Outside of Loot Crate, what do you personally geek out on? Any hobbies/interests in particular?
“Building” on that theme, I do actually love designing and creating physical products. I have a graveyard of Kickstarted 3D printers, and a MakerBot among other models. Recently, I’ve gotten into the culinary art of printing. The PancakeBot has been a solid investment.
Git’s Octocat and his cattabilistic demise pictured above.
What is the last great movie you saw, TV show you watched or book/comic you read?
Non-fiction books are my jam. Particularly behavioral economics and management theory – I love learning about people’s motivations and why folks do the things they do. That said, Adam Grant’s 2016 book, Originals: How Non-Conformists Move the World tops the list of great books read recently. It’s part advice, part analysis of historical figures who’ve disrupted the status quo. It’s reassuring knowing that folks who have had some of the greatest impacts on society weren’t afraid to ruffle a few feathers; it reminds me of the old adage, “You can please some of the people all of the time, you can please all of the people some of the time, but you can’t please all of the people all of the time.”
And if you could create your own crate (anything at all!) what would it be?
Hands down: A Mike Judge crate. His works represent different phases of my life.
- Daria is and was every snarcastic teenage girl who felt like she didn’t quite fit in in high school, but didn’t care enough to attempt to assimilate.
- King of the Hill was a reality for anyone who’s ever grown up in a small town.
- Beavis and Butthead was an integral part of teenage rebellion. When I was younger, I’d fast forward through the music videos to watch the shorts. It wasn’t until college that I’d come to appreciate the comedic genius that is the music video experience.

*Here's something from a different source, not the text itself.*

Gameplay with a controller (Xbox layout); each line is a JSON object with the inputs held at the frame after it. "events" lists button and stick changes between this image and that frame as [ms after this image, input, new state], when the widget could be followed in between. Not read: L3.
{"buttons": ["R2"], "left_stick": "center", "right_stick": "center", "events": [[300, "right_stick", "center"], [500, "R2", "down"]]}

- Silicon Valley aired at a time when the startup where I was working was undergoing a massive pivot. I worked for a real Richard.
- Office Space is funny even if you haven’t worked a soul-sucking corporate job… but after you work at an Initech and live that experience, Peter Gibbons becomes your spirit animal. And though we don’t work with a Michael Bolton, we do work with a John Williams! Who doesn’t love the original Star Wars score?
Darn, we’d love to buy that crate now. 🙂 Thanks for chatting with us, Gloria!